# TRX300 Engine Mod's



## tacoma_2002

Thinking more and more about building the engine on my 300.

What are some good engine mods? No B/S mods just pure power mods.

No BBK and no pipe...I want this bike to be as trail worthy and quiet as possible...I've already have my fill of BBK's and annoying pipes.

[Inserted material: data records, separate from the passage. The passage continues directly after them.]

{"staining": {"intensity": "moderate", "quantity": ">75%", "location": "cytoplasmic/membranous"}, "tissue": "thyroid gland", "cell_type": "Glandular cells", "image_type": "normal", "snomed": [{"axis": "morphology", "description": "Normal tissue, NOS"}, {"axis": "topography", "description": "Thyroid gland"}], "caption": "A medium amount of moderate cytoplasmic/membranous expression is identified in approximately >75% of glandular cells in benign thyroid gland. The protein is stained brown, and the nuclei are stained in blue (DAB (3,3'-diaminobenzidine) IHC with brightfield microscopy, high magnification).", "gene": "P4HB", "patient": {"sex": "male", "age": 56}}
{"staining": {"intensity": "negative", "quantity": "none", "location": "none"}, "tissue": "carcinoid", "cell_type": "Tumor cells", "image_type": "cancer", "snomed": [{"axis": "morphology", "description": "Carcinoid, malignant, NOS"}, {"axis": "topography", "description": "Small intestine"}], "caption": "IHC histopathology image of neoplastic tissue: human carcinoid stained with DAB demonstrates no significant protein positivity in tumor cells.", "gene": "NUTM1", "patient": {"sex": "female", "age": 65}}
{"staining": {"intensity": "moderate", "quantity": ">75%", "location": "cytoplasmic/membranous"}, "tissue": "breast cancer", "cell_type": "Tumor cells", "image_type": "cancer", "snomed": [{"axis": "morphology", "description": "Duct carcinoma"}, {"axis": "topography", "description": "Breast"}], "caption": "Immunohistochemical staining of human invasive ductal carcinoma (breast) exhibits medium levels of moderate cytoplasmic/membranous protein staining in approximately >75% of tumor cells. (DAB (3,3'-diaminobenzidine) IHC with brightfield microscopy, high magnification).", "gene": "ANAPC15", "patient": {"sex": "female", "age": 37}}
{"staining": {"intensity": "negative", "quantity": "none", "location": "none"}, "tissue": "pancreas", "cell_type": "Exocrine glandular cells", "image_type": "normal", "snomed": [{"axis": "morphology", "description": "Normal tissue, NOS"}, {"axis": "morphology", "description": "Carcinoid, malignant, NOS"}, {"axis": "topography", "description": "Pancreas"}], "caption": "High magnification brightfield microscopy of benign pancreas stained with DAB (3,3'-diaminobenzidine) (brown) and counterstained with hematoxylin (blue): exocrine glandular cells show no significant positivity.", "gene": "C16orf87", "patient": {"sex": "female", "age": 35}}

Heres what I'm thinking of.

'88 or BR Cam
Wiseco Piston
Port/Polish head
Clutch kit (while I'm in there)
BR timing chain


What else do I need...with these mod's will I need a significant fuel upgrade, or will adjusting the stock carb suffice?


----------



## hondarecoveryman

I would do all the things you listed and add a jet kit to the stock carb. that would be a fun little quad to ride then


----------



## Tylerz71

To retain reliability Id probably keep it stock bore. Wiesco HC piston. Big red 250 timing chain for sure. 459/102 cam, or BR/88 if you dont have a lot to spend on a cam. not sure about the port/polish but it should help. Clutch kit (EPI competition?) should make it more fun to take off from a stop but thats up to you.
And then a filter, either a 300EX carb or increase jet sizes on your stock carb.
A 00-06 Big bear HMF or a FO4/FO14 tractor muffler should be added too before jetting.

should be a bad lil bike then.


----------



## tacoma_2002

Nice to see you made it over Tyler .

I'll definately keep a stock bore unless its just absolutely nessessary to go up in bore size...Even then I'll only do the minimum to round out the cylinder. I'd like to get away with just a good hone and a std. piston. It'll just be a trail/fun bike, so I'll more than likely go with the EPI clutch kit. 

As for the port/polish I was going to do this while I had the head off with my dremel, but I'm not going to devote 1-2hrs worth of work if it doesn't help that much. 

How much hp gain over a '88 cam is the 459/102?


----------



## tacoma_2002

Top!

The left crank cover is where the clutch kit installs correct?


----------